Prompt 1
In the week-of-miracles passage, where were the writer and the companion waiting when the companion caused offense?
Prompt 2
Resume the week-of-miracles passage, starting right after its final sentence, the scripture reference.

Document excerpt: Begin

My
Miracles… Week of miracles! Did all this
really happen?! First of all, let me tell you that I know my Heavenly Father
loves me-so much.
I didn´t
have a lot of ganas to get out and work today-it happens. But we did. There was
so much sun. But I was content. Living in Guanacaste changes you. I don´t think
I´ve ever been so hot in my life-I think even the devil had compassion on me.
My companion
and I were waiting at a bus stop and one thing led to another-my companion
ticked me off. I could feel the spirit leaving and I knew we couldn´t go to out
next cita with this energy. My natural woman thought-humph. “Well, I’ll just let
her think for a moment and realize what she did.” But in reality, I needed to think
for a moment… to ponder and reflect on my actions. I remembered something I
read and felt in 1 Nephi today. I did look unto my God, and I did praise him
all the day long; and I did not murmur against the Lord because of mine
afflictions. (1n18:16)

Document excerpt: End
Listed entries: Begin

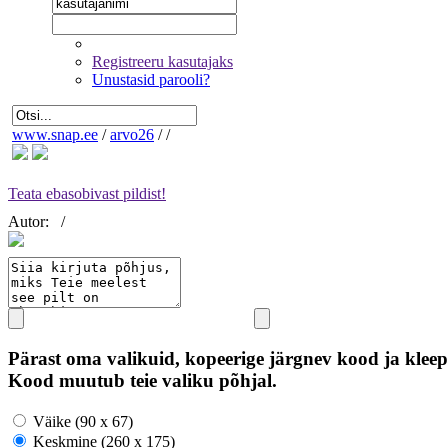
Registreeru kasutajaks
Unustasid parooli?
www.snap.ee
/
arvo26
/
/
Teata ebasobivast pildist!
Autor:
/
Pärast oma valikuid, kopeerige järgnev kood ja kleep
Kood muutub teie valiku põhjal.
Väike (90 x 67)
Keskmine (260 x 175)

Listed entries: End

Exercise result 1
At a bus stop.

Exercise result 2
This
scripture made me stop and think. Nephi´s been shipwrecked, humiliated in front
of his wife and children, publically mocked, beaten and tied to a pole for 4
days. I imagine they were tight because we´re told that he was a big man
(please keep your eyes out for my Nephi, haha) Anyways finally they release
Nephi and what does he do? Does he yell at his brothers? Hit them? Give them a
nasty look? Anything? No. He falls to the ground and prays. All day long
for his many blessings. What?! Wow. What did I learn from Nephi today? When the
trials and tribulations come-when life truly sucks, pray. Be grateful and offer
up that gratitude for all the good that you do have.
So today
when I got annoyed, I remembered Nephi and closed my eyes and said a little
prayer. I listed all the good I was grateful for. Then I thought of my
companion´s strong points. (Do you think Alma ever got a little fed up with
Amulek?) Finished the prayer and swallowed some pride. I told my companion I
was grateful for her. After that, all was well again. I love her and I’m so very grateful for her.
I´ve never had a Gringa companion. The Latina’s don’t share my culture or my
language but, I am learning a lot. And my bacon is saved more than 1zillion
times in a day because this language is natural for her.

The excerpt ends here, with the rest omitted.